*** Opening Data for this task ***

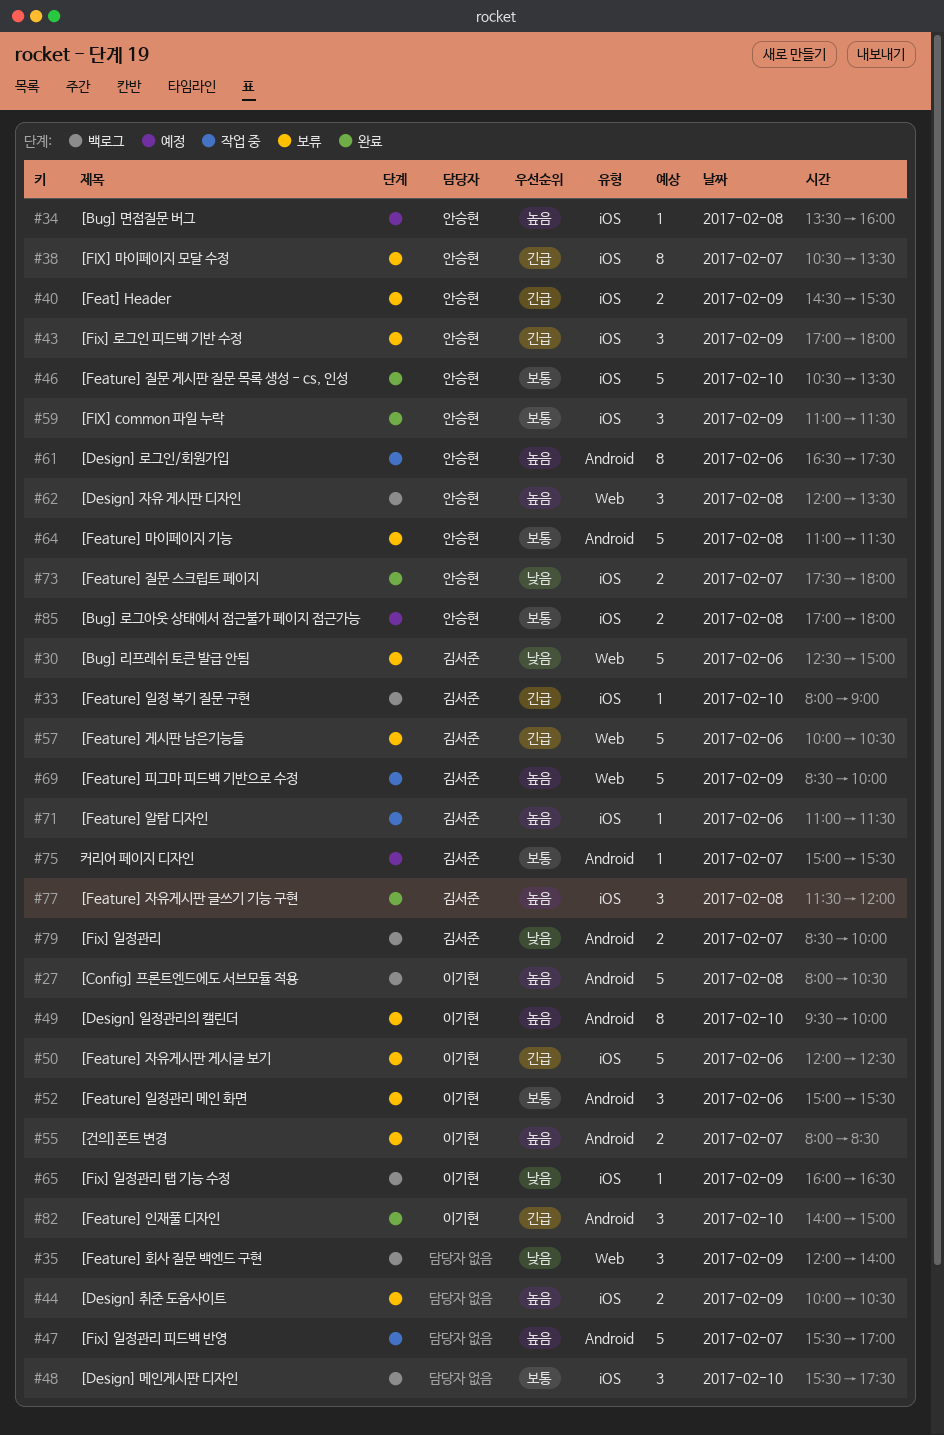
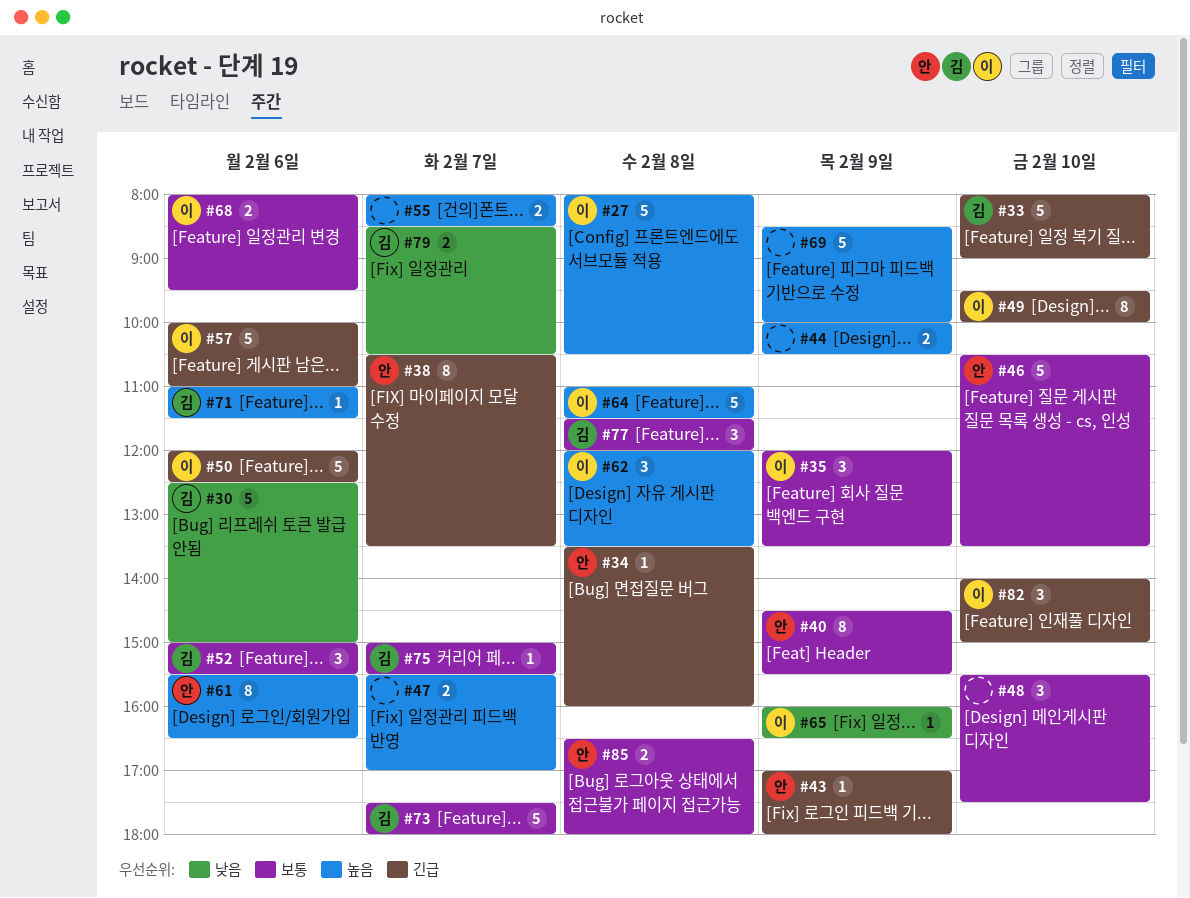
#33, estimate: 1 -> 5
#34, priority: 높음 -> 긴급
#35, owner: none -> 이기현
#35, priority: 낮음 -> 보통
#35, ends: 14:00 -> 13:30
#40, priority: 긴급 -> 보통
#40, estimate: 2 -> 8
#43, estimate: 3 -> 1
#47, estimate: 5 -> 2
#49, priority: 높음 -> 긴급
#52, owner: 이기현 -> 김서준
#55, owner: 이기현 -> none
#57, owner: 김서준 -> 이기현
#57, ends: 10:30 -> 11:00
#59: present -> none
#61, begins: 16:30 -> 15:30
#61, ends: 17:30 -> 16:30
#62, owner: 안승현 -> 이기현
#64, owner: 안승현 -> 이기현
#64, priority: 보통 -> 높음
#68: none -> present
#69, owner: 김서준 -> none
#73, owner: 안승현 -> 김서준
#73, priority: 낮음 -> 보통
#73, estimate: 2 -> 5
#77, priority: 높음 -> 보통
#79, ends: 10:00 -> 10:30
#85, begins: 17:00 -> 16:30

*** Closing Data for this task ***

What you should do:
Beginning at the line that contains "#73, estimate: 2 -> 5", give again every line down to the end of the material, exactly as written, and stop there.

Exercise response:
#73, estimate: 2 -> 5
#77, priority: 높음 -> 보통
#79, ends: 10:00 -> 10:30
#85, begins: 17:00 -> 16:30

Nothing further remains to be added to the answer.